Merci à ceux qui nous vengent de la musique tiède. Je n’ai rien contre Clara Luciani ou Juliette Armanet mais ça nous lasse un peu d’entendre la même chanson, de France Inter à RTL2. Le rap avec ce vodocode est devenu la norme, d’une banalité beauf totalement insolente. Les ondes continuent de se gargariser d’une playlist assez réduite et les idées deviennent alors étroites.
Heureusement il y a forcément ceux qui ne sont pas dans la liste ! Et certains font preuve d’une ironie et d’une énergie qu’on aurait presque oubliée. C’est le cas par exemple de Stupeflip, rappeur masqué et révolté permanent.
Il sonne la charge avec ce cinquième album où son flow criard prend une fois de plus de l’ampleur. Le rappeur continue de fabriquer un véritable univers, totalement décalé mais plus que fascinant.
Les samples ne sont pas faciles. Le hip hop pogote avec les autres genres de musique. Et les structures des titres sont totalement variés. Stupeflip se rêve en personnage fictionnel pour mieux décrire un réel pas très joyeux. Le lot habituel du rap. Mais le groupe ne cherche pas à choquer le bourgeois ou conforter le spleen post adolescent des cités. Il continue de jouer les anarchos mélodistes. Vingt ans après leurs débuts, Stupeflip continuent de faire autrement. Et c’est excellent.
Dans le premier album du rappeur Naudin, une chanson est nommée Retour vers le Passé. C’est peut être ce qui fait le charme de Chant Contrechamp, passionnante variation sur le son des sixties et des vieux films policiers. Naudin a l’impression de venir du passé. Il aime la vie sans internet. Il adore évidemment le vintage. Il joue avec aisance avec la nostalgie.
Cela ne fait pas de son premier essai un rap réactionnaire. Si vous voulez de la beauferie, vous devez plutôt écouter les stars du genre. Naudin, lui, ferait plutôt du rap de brocante. Un truc infiniment chaleureux. Bien sûr il joue les durs mais Naudin est un dur au cœur tendre.

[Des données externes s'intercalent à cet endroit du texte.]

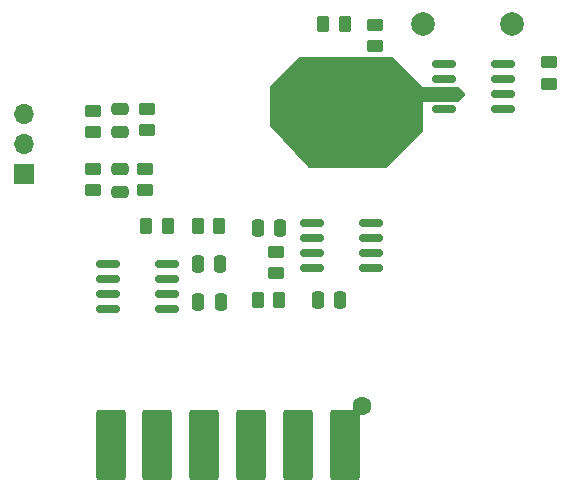
<source format=gbr>
%TF.GenerationSoftware,KiCad,Pcbnew,(6.0.10)*%
%TF.CreationDate,2023-04-30T22:13:56+02:00*%
%TF.ProjectId,616_buffer,3631365f-6275-4666-9665-722e6b696361,rev?*%
%TF.SameCoordinates,Original*%
%TF.FileFunction,Soldermask,Top*%
%TF.FilePolarity,Negative*%
%FSLAX46Y46*%
G04 Gerber Fmt 4.6, Leading zero omitted, Abs format (unit mm)*
G04 Created by KiCad (PCBNEW (6.0.10)) date 2023-04-30 22:13:56*
%MOMM*%
%LPD*%
G01*
G04 APERTURE LIST*
G04 Aperture macros list*
%AMRoundRect*
0 Rectangle with rounded corners*
0 $1 Rounding radius*
0 $2 $3 $4 $5 $6 $7 $8 $9 X,Y pos of 4 corners*
0 Add a 4 corners polygon primitive as box body*
4,1,4,$2,$3,$4,$5,$6,$7,$8,$9,$2,$3,0*
0 Add four circle primitives for the rounded corners*
1,1,$1+$1,$2,$3*
1,1,$1+$1,$4,$5*
1,1,$1+$1,$6,$7*
1,1,$1+$1,$8,$9*
0 Add four rect primitives between the rounded corners*
20,1,$1+$1,$2,$3,$4,$5,0*
20,1,$1+$1,$4,$5,$6,$7,0*
20,1,$1+$1,$6,$7,$8,$9,0*
20,1,$1+$1,$8,$9,$2,$3,0*%
G04 Aperture macros list end*
%ADD10RoundRect,0.250000X0.450000X-0.262500X0.450000X0.262500X-0.450000X0.262500X-0.450000X-0.262500X0*%
%ADD11RoundRect,0.250000X-0.262500X-0.450000X0.262500X-0.450000X0.262500X0.450000X-0.262500X0.450000X0*%
%ADD12RoundRect,0.250000X0.250000X0.475000X-0.250000X0.475000X-0.250000X-0.475000X0.250000X-0.475000X0*%
%ADD13RoundRect,0.250000X-0.450000X0.262500X-0.450000X-0.262500X0.450000X-0.262500X0.450000X0.262500X0*%
%ADD14RoundRect,0.250000X-0.475000X0.250000X-0.475000X-0.250000X0.475000X-0.250000X0.475000X0.250000X0*%
%ADD15RoundRect,0.150000X-0.825000X-0.150000X0.825000X-0.150000X0.825000X0.150000X-0.825000X0.150000X0*%
%ADD16RoundRect,0.250000X0.475000X-0.250000X0.475000X0.250000X-0.475000X0.250000X-0.475000X-0.250000X0*%
%ADD17RoundRect,0.250000X0.262500X0.450000X-0.262500X0.450000X-0.262500X-0.450000X0.262500X-0.450000X0*%
%ADD18C,2.000000*%
%ADD19C,1.600000*%
%ADD20RoundRect,0.254065X0.995935X2.745935X-0.995935X2.745935X-0.995935X-2.745935X0.995935X-2.745935X0*%
%ADD21R,1.700000X1.700000*%
%ADD22O,1.700000X1.700000*%
%ADD23RoundRect,0.150000X0.825000X0.150000X-0.825000X0.150000X-0.825000X-0.150000X0.825000X-0.150000X0*%
G04 APERTURE END LIST*
D10*
%TO.C,R5*%
X144526000Y-111148500D03*
X144526000Y-109323500D03*
%TD*%
D11*
%TO.C,R3*%
X140161000Y-109220000D03*
X141986000Y-109220000D03*
%TD*%
D12*
%TO.C,C2*%
X141600000Y-132588000D03*
X139700000Y-132588000D03*
%TD*%
D13*
%TO.C,R1*%
X120650000Y-121515500D03*
X120650000Y-123340500D03*
%TD*%
D14*
%TO.C,C7*%
X122936000Y-116464000D03*
X122936000Y-118364000D03*
%TD*%
D10*
%TO.C,R6*%
X159258000Y-114300000D03*
X159258000Y-112475000D03*
%TD*%
D13*
%TO.C,R12*%
X120650000Y-116586000D03*
X120650000Y-118411000D03*
%TD*%
D15*
%TO.C,U3*%
X150433000Y-112649000D03*
X150433000Y-113919000D03*
X150433000Y-115189000D03*
X150433000Y-116459000D03*
X155383000Y-116459000D03*
X155383000Y-115189000D03*
X155383000Y-113919000D03*
X155383000Y-112649000D03*
%TD*%
D13*
%TO.C,R10*%
X136144000Y-128524000D03*
X136144000Y-130349000D03*
%TD*%
D16*
%TO.C,C6*%
X122936000Y-123444000D03*
X122936000Y-121544000D03*
%TD*%
D17*
%TO.C,R8*%
X131365000Y-126365000D03*
X129540000Y-126365000D03*
%TD*%
D18*
%TO.C,J3*%
X141732000Y-116840000D03*
%TD*%
D17*
%TO.C,R7*%
X127000000Y-126365000D03*
X125175000Y-126365000D03*
%TD*%
D11*
%TO.C,R4*%
X145946500Y-115316000D03*
X144121500Y-115316000D03*
%TD*%
D12*
%TO.C,C3*%
X131445000Y-129540000D03*
X129545000Y-129540000D03*
%TD*%
%TO.C,C1*%
X131491252Y-132753748D03*
X129591252Y-132753748D03*
%TD*%
D19*
%TO.C,J2*%
X143480000Y-141630000D03*
D20*
X141980000Y-144880000D03*
X138020000Y-144880000D03*
X134060000Y-144880000D03*
X130100000Y-144880000D03*
X126140000Y-144880000D03*
X122180000Y-144880000D03*
%TD*%
D10*
%TO.C,R2*%
X125222000Y-118260500D03*
X125222000Y-116435500D03*
%TD*%
D15*
%TO.C,U2*%
X139257000Y-126111000D03*
X139257000Y-127381000D03*
X139257000Y-128651000D03*
X139257000Y-129921000D03*
X144207000Y-129921000D03*
X144207000Y-128651000D03*
X144207000Y-127381000D03*
X144207000Y-126111000D03*
%TD*%
D21*
%TO.C,J1*%
X114808000Y-121920000D03*
D22*
X114808000Y-119380000D03*
X114808000Y-116840000D03*
%TD*%
D10*
%TO.C,R11*%
X125105000Y-123340500D03*
X125105000Y-121515500D03*
%TD*%
D17*
%TO.C,R9*%
X136445000Y-132588000D03*
X134620000Y-132588000D03*
%TD*%
D23*
%TO.C,U1*%
X126935000Y-133350000D03*
X126935000Y-132080000D03*
X126935000Y-130810000D03*
X126935000Y-129540000D03*
X121985000Y-129540000D03*
X121985000Y-130810000D03*
X121985000Y-132080000D03*
X121985000Y-133350000D03*
%TD*%
D12*
%TO.C,C4*%
X136520000Y-126492000D03*
X134620000Y-126492000D03*
%TD*%
D18*
%TO.C,C5*%
X156150000Y-109220000D03*
X148650000Y-109220000D03*
%TD*%
G36*
X146065931Y-112034002D02*
G01*
X146086905Y-112050905D01*
X148577188Y-114541188D01*
X148600650Y-114554000D01*
X151585810Y-114554000D01*
X151653931Y-114574002D01*
X151674905Y-114590905D01*
X152109095Y-115025095D01*
X152143121Y-115087407D01*
X152146000Y-115114190D01*
X152146000Y-115263810D01*
X152125998Y-115331931D01*
X152109095Y-115352905D01*
X151674905Y-115787095D01*
X151612593Y-115821121D01*
X151585810Y-115824000D01*
X148608115Y-115824000D01*
X148592876Y-115828475D01*
X148591671Y-115829865D01*
X148590000Y-115837548D01*
X148590000Y-118311810D01*
X148569998Y-118379931D01*
X148553095Y-118400905D01*
X145578905Y-121375095D01*
X145516593Y-121409121D01*
X145489810Y-121412000D01*
X138992945Y-121412000D01*
X138924824Y-121391998D01*
X138900613Y-121371737D01*
X135669668Y-117892258D01*
X135637973Y-117828729D01*
X135636000Y-117806521D01*
X135636000Y-114606190D01*
X135656002Y-114538069D01*
X135672905Y-114517095D01*
X138139095Y-112050905D01*
X138201407Y-112016879D01*
X138228190Y-112014000D01*
X145997810Y-112014000D01*
X146065931Y-112034002D01*
G37*
M02*

</source>
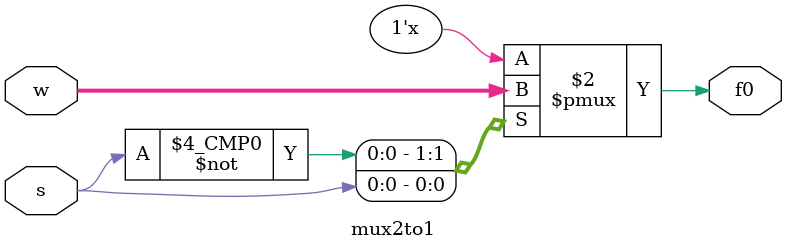
<source format=v>
module mux16to1case(W,S,f);
input [0:15] W;
input [3:0] S;
output f;
wire [0:1] k0;
mux8to1 stg0 (W[0:7], S[2:0], k0[0]);
mux8to1 stg1 (W[8:15], S[2:0], k0[1]);
mux2to1 stg2 (k0[0:1], S[3], f);
endmodule

module mux8to1(w1,s1,f1);
input [0:7] w1;
input [2:0] s1;
output f1;
reg f1;
always @(w1 or s1)
case (s1)
0: f1=w1[0]; 1: f1=w1[1];
2: f1=w1[2]; 3: f1=w1[3];
4: f1=w1[4]; 5: f1=w1[5];
6: f1=w1[6]; 7: f1=w1[7];
endcase
endmodule

module mux2to1(w,s,f0);
input [0:1] w;
input s;
output f0;
reg f0;
always @(w or s)
case (s)
0: f0 = w[0];
1: f0 = w[1];
endcase
endmodule


</source>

Il cite Chabrol et Mocky. Il apprécie les sons de François de Roubaix. Son style est cinématographique mais cela sert parfaitement ses paroles qui ne sont pas sans rappeler le charme de comptoir du vieux groupe Java. Pas besoin de s’énerver, Naudin raconte calmement ses angoisses et ses plaisirs avec un humour et une mise en scène rétro mais très attachants. Les moins de 20 ans ne vont peut être pas tout piger, mais ce premier disque, par sa passion, mérite une écoute attentive. C’est salvateur.
En cadence et en tempo, mais en ruptures aussi, les petits rigolos de Lent se lancent eux dans une folle course complètement déjanté. Leur second album se nomme Au Galop et c’est vrai que les idées mélodiques se succèdent à toute vitesse, parfois dans la même chanson.
Ils sourient sur la pochette de leur album comme à un bal de fin d’année mais ils fêtent réellement la musique… mais aussi la liberté. On est ici entre un délire à la Zappa ou du free jazz. Là, clairement, vous n’êtes pas dans la tiédeur ou le schéma sage d’une chanson pour grandes ondes.
La dissonance a toute sa place dans le monde fou de Lent. Ça ne les empêche pas de décrire eux aussi la folie qui se cache dans nos vies. On adore leur chanson flashée Selfie de toi. Venus du jazz, les musiciens de Lent bidouillent des chansons hirsutes mais artistiques.
Ils ne ménagent pas l’auditeur mais Au Galop est un album qui se découvre doucement et se réécoute avec curiosité. Les arrangements ne découlent pas sur des chansons douces: ils nous interpellent. Ce n’est pas de la musique tiède: l’exigence subsiste et s’affirme pour le meilleur!